Aim 2 : Validation of n3D spheroid technology for drug testing against select cytotoxic drugs, NCI approved oncology drug set and the Scripps FDA Approved drug collection. CC50 data, i.e. the concentration that produces 50% cellular cytotoxicity, in 2D and in 3D formats will be compared to published literature.
Aim 3 : n3D Biosciences will produce an advance 1536 well plate NanoShuttle driver compatible for HTS and drug discovery efforts. SRIMSC will evaluate and implement the higher density format for drug discovery utility which will culminate in its testing on a large library of ~150K compounds to demonstrate HTS readiness.

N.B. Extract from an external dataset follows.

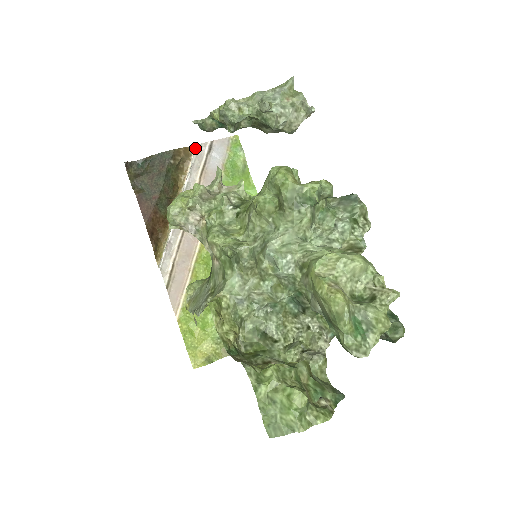
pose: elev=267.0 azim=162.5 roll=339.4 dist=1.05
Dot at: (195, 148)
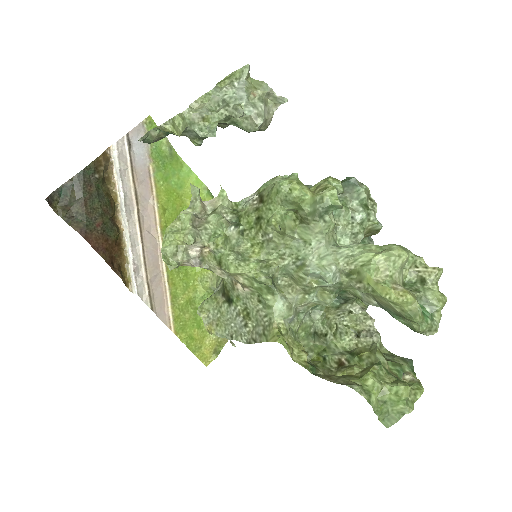
Dot at: (111, 148)
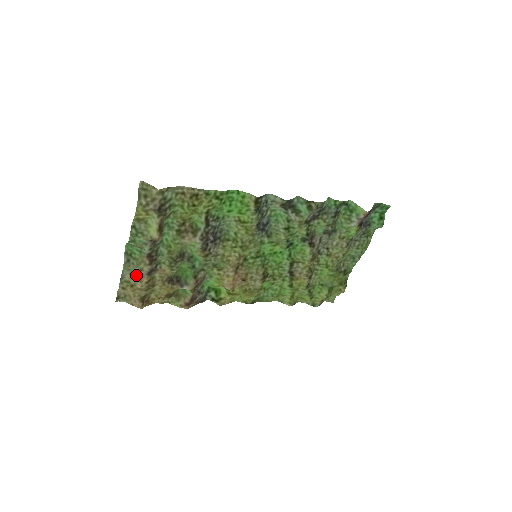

Aim 4 : The n3D spheroid technology will be employed against patient derived primary Glioblastoma Multiform (GBM) derived cells with the end goal of evaluating its utility in primary cancer cell research.
Aim 5 : The n3D spheroid technology will be evaluated in-vivo for pancreatic orthotopic tumor effect and its utility in preclinical research. The end goal is to transfer and implement this technology and methods worldwide for cancer research and early drug discovery.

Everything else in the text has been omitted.